- Born: Zaire, now the Democratic Republic of the Congo
- Occupation: Politician

= Jean-Claude Muyambo Kyassa =

Congolese politician

Jean-Claude Muyambo Kyassa (born 26 October 1965) is a Congolese politician and the national chairman of the Solidarity for Democracy and Development (SCODE) political party.

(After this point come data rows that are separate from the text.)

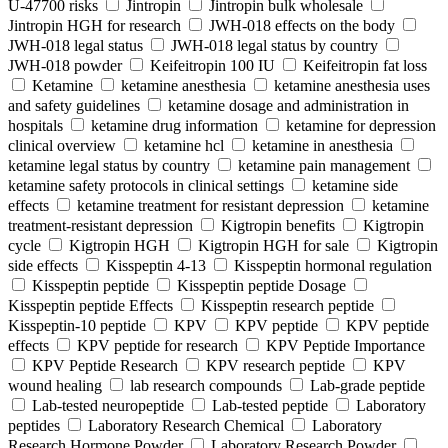
U-47700 risks
Jintropin
Jintropin bulk wholesale
Jintropin HGH for research
JWH-018 effects on the body
JWH-018 legal status
JWH-018 legal status by country
JWH-018 powder
Keifeitropin 100 IU
Keifeitropin fat loss
Ketamine
ketamine anesthesia
ketamine anesthesia uses
and safety guidelines
ketamine dosage and administration in
hospitals
ketamine drug information
ketamine for depression
clinical overview
ketamine hcl
ketamine in anesthesia
ketamine legal status by country
ketamine pain management
ketamine safety protocols in clinical settings
ketamine side
effects
ketamine treatment for resistant depression
ketamine
treatment-resistant depression
Kigtropin benefits
Kigtropin
cycle
Kigtropin HGH
Kigtropin HGH for sale
Kigtropin
side effects
Kisspeptin 4-13
Kisspeptin hormonal regulation
Kisspeptin peptide
Kisspeptin peptide Dosage
Kisspeptin peptide Effects
Kisspeptin research peptide
Kisspeptin-10 peptide
KPV
KPV peptide
KPV peptide
effects
KPV peptide for research
KPV Peptide Importance
KPV Peptide Research
KPV research peptide
KPV
wound healing
lab research compounds
Lab-grade peptide
Lab-tested neuropeptide
Lab-tested peptide
Laboratory
peptides
Laboratory Research Chemical
Laboratory
Research Hormone Powder
Laboratory Research Powder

Before becoming a minister, he was a staff member of the Lubumbashi Bar for 3 years and was replaced by Cyrille Ngoy Kyobe.

== Background ==

=== Early life ===
Kyassa was born 26 October 1965 in Kolwezi.

=== Political career ===
On 5 February 2007, Kyassa was appointed as the Minister of Humanitarian Affairs of the Democratic Republic of the Congo, under Antoine Gizenga Government that ran from 25 November 2007 under the leadership of Prime Minister Antoine Gizenga. Kyassa is the member of Unified Lumumbist Party (ULP). It was reported that Kyassa would leave the Sacred Union, which supports President Félix Tshisekedi.

Kyassa owns a 400 ha wildlife park called Muyambo Park3, a television station and a radio station, Radio Télévision Lubumbashi Jua (RTLJ) which broadcasts in Lubumbashi in Upper Katanga Province and surrounding areas on 89.3 MHz and television on 495.25 UHF.

In January 2023, Kyassa announced his candidacy for the presidential election that was scheduled for 2023.